TASK ITEM A. Show every line in the records that contains the word "photo", matching case exactly.

PASSAGE PROVIDED.
+ + + + + + +

Wang Jianping (; born December 1953) is a former general of the People's Liberation Army (PLA) of China. He served as commander of the People's Armed Police and deputy chief of General Staff of the People's Liberation Army. He was dismissed in 2016 and placed under investigation for corruption. He was a member of the 18th Central Committee of the Chinese Communist Party.

Biography
Wang traces his ancestry to Zanhuang County, Hebei; he was born in Fushun, Liaoning province. He joined the military in 1969, and served on the artillery force of the 40th Group Army. In 1992 he became commander of the 120th Division of the 40th Group Army.  Thereafter he entered the mechanical division of the People's Armed Police (PAP). In 1996, he became head of the Tibet People's Armed Police contingent, then became deputy commander of the People's Armed Police in June 2009 and was named commander of People's Armed Police in June 2012. In December 2014 he was transferred back to the PLA to become deputy chief of joint staff. In January 2015 Wang became deputy head of a coordinating group on military training.

+ + + + + + +

TASK ITEM B. Carry on the biography of Wang Jianping above from the point where it stops.

AVAILABLE DATA.
+ + + + + + +

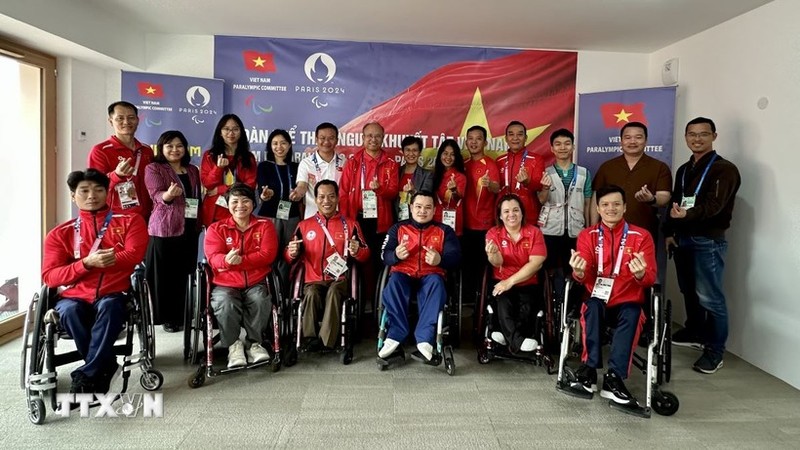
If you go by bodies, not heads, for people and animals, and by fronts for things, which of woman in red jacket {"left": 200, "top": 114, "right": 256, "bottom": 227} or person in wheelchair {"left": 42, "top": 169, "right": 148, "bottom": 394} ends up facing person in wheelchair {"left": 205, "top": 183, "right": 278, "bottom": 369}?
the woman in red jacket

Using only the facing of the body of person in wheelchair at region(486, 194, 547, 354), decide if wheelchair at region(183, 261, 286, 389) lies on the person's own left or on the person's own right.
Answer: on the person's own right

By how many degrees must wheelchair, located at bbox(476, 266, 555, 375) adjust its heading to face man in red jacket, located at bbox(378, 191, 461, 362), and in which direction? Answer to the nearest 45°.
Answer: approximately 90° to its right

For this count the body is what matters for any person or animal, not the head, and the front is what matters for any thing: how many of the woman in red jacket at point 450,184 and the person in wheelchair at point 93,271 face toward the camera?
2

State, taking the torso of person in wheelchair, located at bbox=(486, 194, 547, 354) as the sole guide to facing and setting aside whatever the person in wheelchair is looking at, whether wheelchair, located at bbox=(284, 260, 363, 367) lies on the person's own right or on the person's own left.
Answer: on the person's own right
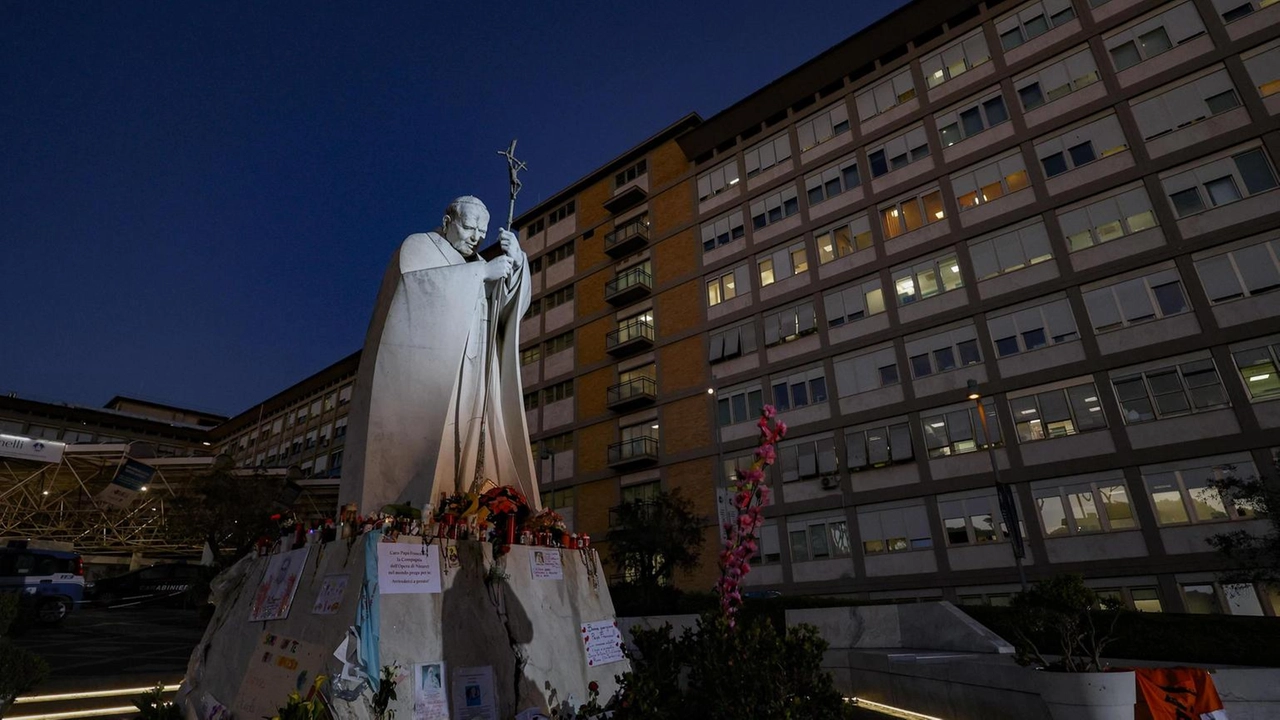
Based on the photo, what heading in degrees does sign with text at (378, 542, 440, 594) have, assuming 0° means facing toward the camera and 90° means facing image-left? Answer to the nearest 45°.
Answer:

+ + + + + + +

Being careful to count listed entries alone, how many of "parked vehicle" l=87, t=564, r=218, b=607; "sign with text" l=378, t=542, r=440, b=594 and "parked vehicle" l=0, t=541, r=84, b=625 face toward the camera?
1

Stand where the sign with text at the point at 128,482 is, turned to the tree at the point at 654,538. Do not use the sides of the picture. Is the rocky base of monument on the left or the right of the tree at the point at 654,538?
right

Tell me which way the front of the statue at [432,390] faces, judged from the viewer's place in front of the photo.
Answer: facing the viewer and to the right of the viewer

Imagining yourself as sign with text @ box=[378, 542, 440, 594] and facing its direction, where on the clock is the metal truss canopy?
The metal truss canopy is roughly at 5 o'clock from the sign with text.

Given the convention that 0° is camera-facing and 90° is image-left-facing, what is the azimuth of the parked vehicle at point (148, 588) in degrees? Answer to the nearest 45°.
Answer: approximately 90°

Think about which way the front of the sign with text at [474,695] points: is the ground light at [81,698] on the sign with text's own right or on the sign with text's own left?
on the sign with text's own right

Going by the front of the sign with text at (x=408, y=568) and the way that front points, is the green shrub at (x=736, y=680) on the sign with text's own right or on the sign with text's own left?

+ + + + + + +

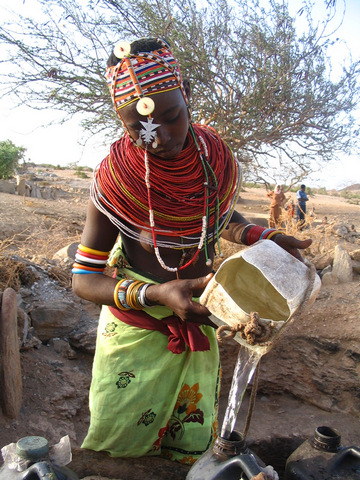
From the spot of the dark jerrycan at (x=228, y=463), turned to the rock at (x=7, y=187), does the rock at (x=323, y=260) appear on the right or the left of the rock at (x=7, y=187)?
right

+ + + + + + +

EXERCISE RESULT A.
Based on the photo, what heading in degrees does sign with text at (378, 542, 440, 594) have, assuming 0° means facing toward the camera and 90° means facing image-left? Answer to the nearest 45°.
Tell me which way the front of the statue at [432,390] faces, judged from the viewer's place in front of the photo.

EXERCISE RESULT B.
After comprehensive reforms to the People's Liberation Army in 2015, Wang was named Deputy Chief of the Joint Staff Department. In August 2016, the South China Morning Post reported that Wang had been arrested to face charges in connection to the Zhou Yongkang case. Wang was not present at the Sixth Plenum of the 18th Central Committee held in October 2016, further confirming rumours that he was in trouble. On 29 December 2016, the Defense Ministry of China confirmed that he had been placed under investigation for bribery.

Wang was initially an alternate member of the 17th Central Committee of the Chinese Communist Party, ranked 4th out of 167 alternate members. He was made a full member upon the expulsion of Bo Xilai in 2012. He was a full member of the 18th Central Committee of the Chinese Communist Party until his own expulsion at the Seventh Plenum in October 2017.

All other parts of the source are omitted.